Foto: Ilustrasi
Indosuara — Seorang mantan guru sekolah dasar telah dijatuhi hukuman 13 tahun penjara karena melakukan pelecehan seksual terhadap dua siswi dan melakukan 20 tindakan serupa lainnya terhadap anak-anak yang dia asuh, menurut Pengadilan Distrik Tainan.
Dikutip dari Focus Taiwan, dalam sebuah pernyataan pada hari Rabu, pengadilan mengatakan bahwa mantan guru tersebut, seorang pria berusia 70-an yang bermarga Shang (尚), melakukan pelanggaran tersebut antara tahun 2002 dan 2004 saat bekerja di sebuah sekolah dasar di Tainan.

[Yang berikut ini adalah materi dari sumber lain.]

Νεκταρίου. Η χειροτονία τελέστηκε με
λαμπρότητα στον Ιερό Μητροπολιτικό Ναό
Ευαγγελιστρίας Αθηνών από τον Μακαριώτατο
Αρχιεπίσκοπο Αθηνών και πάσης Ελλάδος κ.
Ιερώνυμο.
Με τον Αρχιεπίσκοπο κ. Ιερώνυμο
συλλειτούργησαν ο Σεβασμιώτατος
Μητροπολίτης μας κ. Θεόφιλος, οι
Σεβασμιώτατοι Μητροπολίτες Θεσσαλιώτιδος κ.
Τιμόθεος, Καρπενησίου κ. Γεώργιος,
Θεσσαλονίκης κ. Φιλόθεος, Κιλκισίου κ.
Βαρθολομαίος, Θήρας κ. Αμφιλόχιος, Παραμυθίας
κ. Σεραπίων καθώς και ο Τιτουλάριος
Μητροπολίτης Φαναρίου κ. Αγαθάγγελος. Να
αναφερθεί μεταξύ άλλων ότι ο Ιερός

Investigasi baru dilakukan terhadap Shang, yang pensiun pada tahun 2004, pada tahun 2020, setelah seorang mantan siswa, yang bukan merupakan penggugat dalam persidangan, melaporkan pelecehan seksual yang dilakukan oleh Shang kepada Yayasan Pendidikan Humanistik, menurut pengadilan.

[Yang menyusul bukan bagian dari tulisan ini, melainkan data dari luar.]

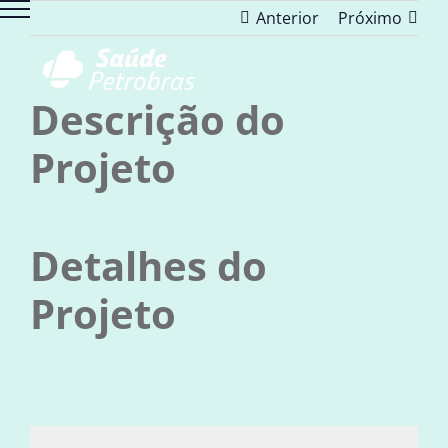
Ir
Anterior
Próximo
para
o
conteúdo
Descrição do
Projeto
Detalhes do
Projeto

Penyelidikan selanjutnya oleh pemerintah Kota Tainan menetapkan bahwa Shang telah melakukan pelecehan seksual terhadap dua siswa lainnya ketika mereka duduk di kelas lima dan enam, yang menyebabkan jaksa mendakwa mantan guru tersebut tahun lalu, kata pengadilan.
Menurut pengadilan, Shang tidak dituntut atas pelanggaran terhadap enam siswi lainnya yang dipanggil untuk bersaksi di persidangannya, karena undang-undang pembatasan pelaporan kejahatan tersebut selama 20 tahun telah berakhir.

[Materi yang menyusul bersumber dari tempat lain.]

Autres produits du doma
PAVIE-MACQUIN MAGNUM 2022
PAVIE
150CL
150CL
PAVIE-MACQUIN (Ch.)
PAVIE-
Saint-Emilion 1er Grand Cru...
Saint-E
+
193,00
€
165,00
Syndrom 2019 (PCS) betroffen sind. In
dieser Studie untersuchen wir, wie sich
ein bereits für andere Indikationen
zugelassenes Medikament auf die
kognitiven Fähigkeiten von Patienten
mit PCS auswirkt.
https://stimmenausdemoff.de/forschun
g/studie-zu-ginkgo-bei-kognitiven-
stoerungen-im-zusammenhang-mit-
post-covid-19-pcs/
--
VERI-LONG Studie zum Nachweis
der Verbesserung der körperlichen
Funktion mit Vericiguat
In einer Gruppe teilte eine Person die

Dalam dokumen pengadilan, Shang mengklaim dia telah dituduh secara salah oleh kedua siswa tersebut setelah sebelumnya mendisiplinkan mereka dengan ketat.
Namun, karena para penuduh Shang memberikan kesaksian yang hampir sama tentang tindakannya, pengadilan menyatakan bahwa pihaknya menetapkan ada cukup bukti untuk menjatuhkan hukuman.
Menurut Biro Pendidikan Tainan, Shang, yang dilarang mengajar, akan diminta mengembalikan uang pensiunnya dan bonus terkait lainnya jika ia menyelesaikan proses banding.